→ Data for this task
[Start of section]

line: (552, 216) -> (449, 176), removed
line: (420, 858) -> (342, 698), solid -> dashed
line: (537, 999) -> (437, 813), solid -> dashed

[End of section]
[Start of section]

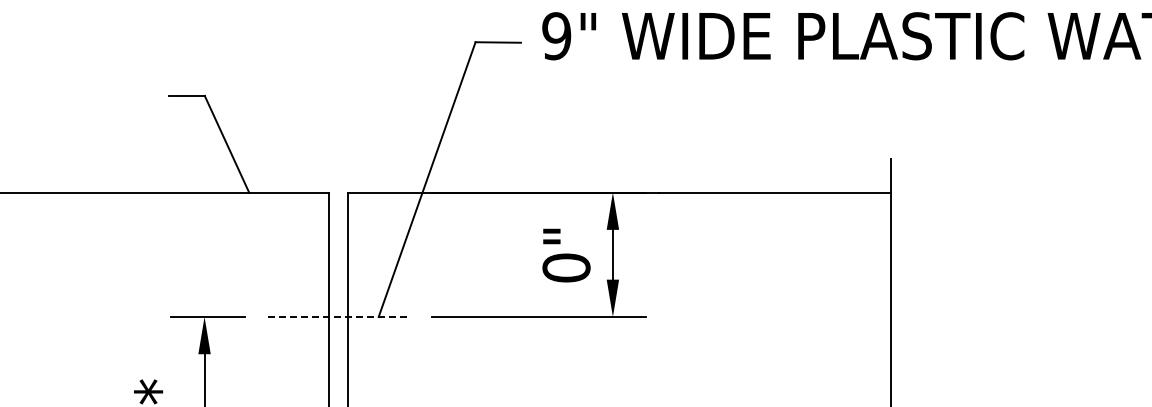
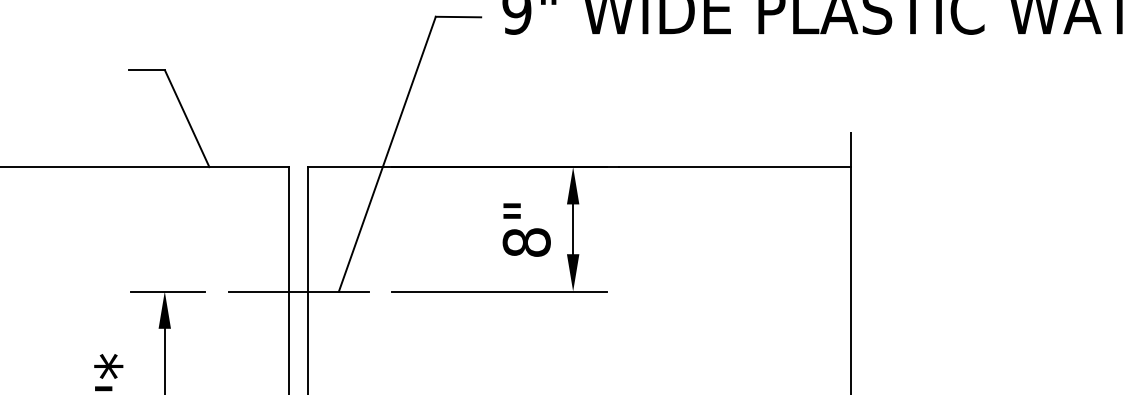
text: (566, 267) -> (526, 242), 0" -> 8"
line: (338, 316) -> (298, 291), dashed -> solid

[End of section]
[Start of section]

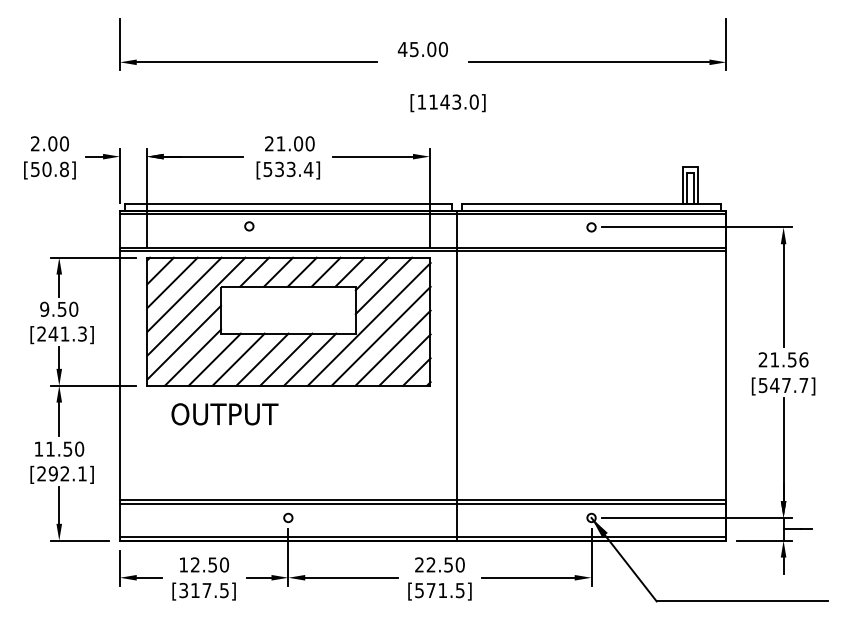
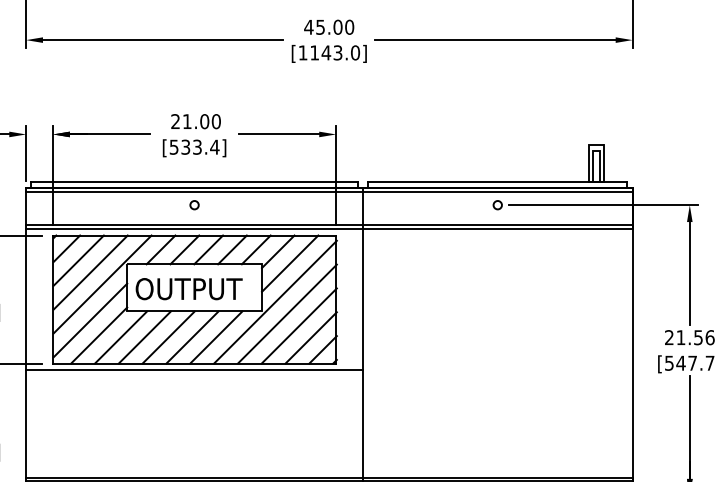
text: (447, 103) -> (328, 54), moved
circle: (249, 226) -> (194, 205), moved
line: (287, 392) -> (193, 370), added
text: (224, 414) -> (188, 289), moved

[End of section]

→ Exercise brief
The entries above hold a line with "text: (566, 267)" and a later line with "line: (338, 316)". Write out exactly those lines and all lines between, nothing more.

→ Task output
text: (566, 267) -> (526, 242), 0" -> 8"
line: (338, 316) -> (298, 291), dashed -> solid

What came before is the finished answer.